Locate each line below that includes "tertiary" and reproduce it.

[Records supplied — start]

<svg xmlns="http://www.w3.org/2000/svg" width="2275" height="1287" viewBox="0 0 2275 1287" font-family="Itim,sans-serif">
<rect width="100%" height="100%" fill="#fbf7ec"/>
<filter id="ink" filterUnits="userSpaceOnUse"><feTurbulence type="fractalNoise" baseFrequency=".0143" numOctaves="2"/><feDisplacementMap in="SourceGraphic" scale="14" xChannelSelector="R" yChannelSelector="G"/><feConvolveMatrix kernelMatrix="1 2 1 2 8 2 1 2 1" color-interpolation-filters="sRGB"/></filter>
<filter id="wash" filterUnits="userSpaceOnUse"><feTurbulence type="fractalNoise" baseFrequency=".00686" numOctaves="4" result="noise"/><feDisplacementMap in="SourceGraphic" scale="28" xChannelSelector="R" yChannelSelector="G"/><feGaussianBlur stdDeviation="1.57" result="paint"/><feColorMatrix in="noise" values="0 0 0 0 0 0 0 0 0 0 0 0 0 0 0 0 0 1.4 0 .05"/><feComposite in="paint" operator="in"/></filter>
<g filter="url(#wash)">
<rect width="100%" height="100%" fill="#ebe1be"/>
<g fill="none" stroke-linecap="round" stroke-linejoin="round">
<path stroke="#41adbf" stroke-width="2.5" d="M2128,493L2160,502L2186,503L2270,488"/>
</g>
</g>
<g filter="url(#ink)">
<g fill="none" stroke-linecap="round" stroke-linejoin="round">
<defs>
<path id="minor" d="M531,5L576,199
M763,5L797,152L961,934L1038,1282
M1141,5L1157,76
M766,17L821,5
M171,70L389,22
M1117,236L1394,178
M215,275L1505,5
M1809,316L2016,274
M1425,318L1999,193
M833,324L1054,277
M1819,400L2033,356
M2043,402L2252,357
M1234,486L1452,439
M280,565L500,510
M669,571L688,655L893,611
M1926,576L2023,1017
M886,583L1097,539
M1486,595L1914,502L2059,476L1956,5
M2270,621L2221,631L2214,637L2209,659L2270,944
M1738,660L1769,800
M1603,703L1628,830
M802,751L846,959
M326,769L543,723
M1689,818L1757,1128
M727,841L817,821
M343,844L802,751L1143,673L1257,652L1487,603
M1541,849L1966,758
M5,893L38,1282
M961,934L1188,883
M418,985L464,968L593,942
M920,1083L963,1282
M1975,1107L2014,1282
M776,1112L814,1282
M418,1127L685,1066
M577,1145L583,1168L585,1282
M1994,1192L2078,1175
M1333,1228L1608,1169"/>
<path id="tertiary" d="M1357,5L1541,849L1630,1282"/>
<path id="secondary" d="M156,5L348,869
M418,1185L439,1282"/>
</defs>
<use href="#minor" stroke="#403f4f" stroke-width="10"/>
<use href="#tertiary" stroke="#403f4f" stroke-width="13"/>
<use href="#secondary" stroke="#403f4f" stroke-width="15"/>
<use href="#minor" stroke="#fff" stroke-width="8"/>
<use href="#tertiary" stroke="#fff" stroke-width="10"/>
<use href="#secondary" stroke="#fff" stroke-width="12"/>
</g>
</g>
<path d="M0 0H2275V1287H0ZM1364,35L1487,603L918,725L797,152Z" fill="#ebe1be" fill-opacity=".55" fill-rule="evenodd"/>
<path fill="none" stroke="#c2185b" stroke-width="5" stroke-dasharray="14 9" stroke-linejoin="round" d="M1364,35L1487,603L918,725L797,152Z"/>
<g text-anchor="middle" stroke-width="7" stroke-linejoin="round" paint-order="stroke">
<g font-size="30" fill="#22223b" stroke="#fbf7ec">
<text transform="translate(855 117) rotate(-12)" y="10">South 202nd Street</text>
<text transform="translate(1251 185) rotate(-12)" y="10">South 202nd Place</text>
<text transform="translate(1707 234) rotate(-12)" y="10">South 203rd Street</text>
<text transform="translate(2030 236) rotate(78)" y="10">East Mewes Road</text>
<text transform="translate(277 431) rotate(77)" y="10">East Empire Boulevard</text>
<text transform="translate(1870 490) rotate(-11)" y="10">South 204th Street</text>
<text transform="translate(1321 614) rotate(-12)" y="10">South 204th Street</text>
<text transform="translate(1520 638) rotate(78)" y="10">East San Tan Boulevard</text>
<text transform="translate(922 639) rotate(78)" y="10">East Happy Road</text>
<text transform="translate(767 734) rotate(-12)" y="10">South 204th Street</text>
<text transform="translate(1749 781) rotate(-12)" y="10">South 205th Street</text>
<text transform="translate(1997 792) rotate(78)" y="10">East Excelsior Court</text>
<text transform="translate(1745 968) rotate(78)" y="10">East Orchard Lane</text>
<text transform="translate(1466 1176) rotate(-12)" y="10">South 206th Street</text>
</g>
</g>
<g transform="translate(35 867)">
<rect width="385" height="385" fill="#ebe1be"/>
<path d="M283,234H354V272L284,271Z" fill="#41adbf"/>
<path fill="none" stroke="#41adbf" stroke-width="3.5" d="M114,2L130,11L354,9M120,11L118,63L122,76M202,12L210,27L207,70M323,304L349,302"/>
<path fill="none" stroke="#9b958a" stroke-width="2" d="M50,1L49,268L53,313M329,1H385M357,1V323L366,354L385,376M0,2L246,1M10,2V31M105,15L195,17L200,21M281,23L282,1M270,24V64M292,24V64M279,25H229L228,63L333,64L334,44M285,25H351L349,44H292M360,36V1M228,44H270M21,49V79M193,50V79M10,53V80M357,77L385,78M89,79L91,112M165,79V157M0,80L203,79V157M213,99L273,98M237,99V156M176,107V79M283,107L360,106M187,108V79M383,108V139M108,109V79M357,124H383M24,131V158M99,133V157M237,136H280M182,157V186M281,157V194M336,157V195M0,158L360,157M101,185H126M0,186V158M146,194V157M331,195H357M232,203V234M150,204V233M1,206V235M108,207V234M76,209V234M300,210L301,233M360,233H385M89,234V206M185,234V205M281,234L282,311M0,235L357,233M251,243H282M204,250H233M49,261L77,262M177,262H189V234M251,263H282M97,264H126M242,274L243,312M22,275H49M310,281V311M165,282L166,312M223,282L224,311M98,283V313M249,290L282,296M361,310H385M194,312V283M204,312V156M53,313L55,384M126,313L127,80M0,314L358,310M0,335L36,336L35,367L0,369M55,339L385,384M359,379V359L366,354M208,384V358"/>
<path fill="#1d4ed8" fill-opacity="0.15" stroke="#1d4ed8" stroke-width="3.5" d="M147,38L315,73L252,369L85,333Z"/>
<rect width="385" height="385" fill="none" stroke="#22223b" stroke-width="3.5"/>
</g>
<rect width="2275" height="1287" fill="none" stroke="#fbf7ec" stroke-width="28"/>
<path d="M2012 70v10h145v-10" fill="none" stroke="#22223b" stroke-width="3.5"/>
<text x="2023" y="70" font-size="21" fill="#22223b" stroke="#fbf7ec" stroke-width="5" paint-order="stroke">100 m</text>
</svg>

[Records supplied — finish]

* Answer box:
<path id="tertiary" d="M1357,5L1541,849L1630,1282"/>
<use href="#tertiary" stroke="#403f4f" stroke-width="13"/>
<use href="#tertiary" stroke="#fff" stroke-width="10"/>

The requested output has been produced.